At baseline during the index admission the patient had severe symptoms with HAMD‑24 36 and HAMA 21. The first rapid intravenous 0.5 mg/kg ketamine dose produced an acute cardiovascular reaction with blood pressure rising to 180/110 mm Hg and heart rate to 130 bpm; she awoke 10 minutes later and was observed for 1 hour without other abnormalities. That initial low dose did not meaningfully improve depressive symptoms and she relapsed by the next morning. After subsequent injections the patient’s depressive symptoms progressively lessened; after the third injection symptoms were reduced and after the final injection reported in the extract her HAMD‑24 was 8 and HAMA 11. The treatment course comprised eight ketamine injections in total (the extract does not specify the inter‑injection schedule). By week 9 of admission she was discharged in good emotional state. At 6‑month outpatient follow‑up she reported no suicidal ideation or depressive symptoms and was able to work normally; she remained on venlafaxine 225 mg and escitalopram 20 mg. Adverse effects during treatment were described as mild and transient, consisting of short‑lived exacerbations of dissociative symptoms and episodic blood pressure elevation. Cognitive testing with CANTAB was reported to show improvement on several domains after treatment, though the extract does not provide the specific cognitive scores or the numerical CANTAB results. The authors note that some tabulated data were referenced but are not available in the extracted text.

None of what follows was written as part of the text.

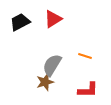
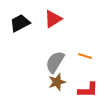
black trapezoid: moved 1 px down
gray semicircle: moved 3 px right, 3 px up
brown star: moved 12 px right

Wang and colleagues interpret the case as suggesting that when standard low‑dose ketamine (0.5 mg/kg) fails to produce sustained benefit, repeated and more rapidly administered higher‑dose intravenous ketamine (1 mg/kg) given adjunctively with conventional antidepressants may be both tolerated and associated with prolonged remission. They explain their rationale for the rapid bolus approach as an attempt to accelerate ketamine crossing of the blood–brain barrier and to attain higher central exposure, and they justify dose escalation on the hypothesis that higher doses may block a greater fraction of NMDA receptors. The authors note that ketamine’s mechanism in TRD remains unclear. The investigators also propose a potential synergistic effect between ketamine and ongoing antidepressants, citing prior reports of enhanced durability when medications are combined with ketamine infusions; one referenced study reported response in a subset of subjects for up to 4 weeks with such combinations. Cognitive outcomes are discussed cautiously: in this case CANTAB testing indicated improvements in several domains, but the authors acknowledge contrasting literature that documents cognitive deficits during and shortly after ketamine infusion and that venlafaxine itself may have contributed to cognitive gains. They reiterate known safety concerns about chronic ketamine exposure—addiction and cognitive impairment—but report only transient dissociative effects and blood pressure elevations in this patient. Limitations and uncertainties are recognised implicitly: this is a single case, the mechanistic basis for the observed durability is uncertain, and some detailed numerical data and timing of injections are not clearly reported in the extracted text. The authors suggest that their observations warrant further study to determine whether repeated, higher‑dose rapid ketamine injections can be replicated safely and effectively in larger samples and over longer follow‑up.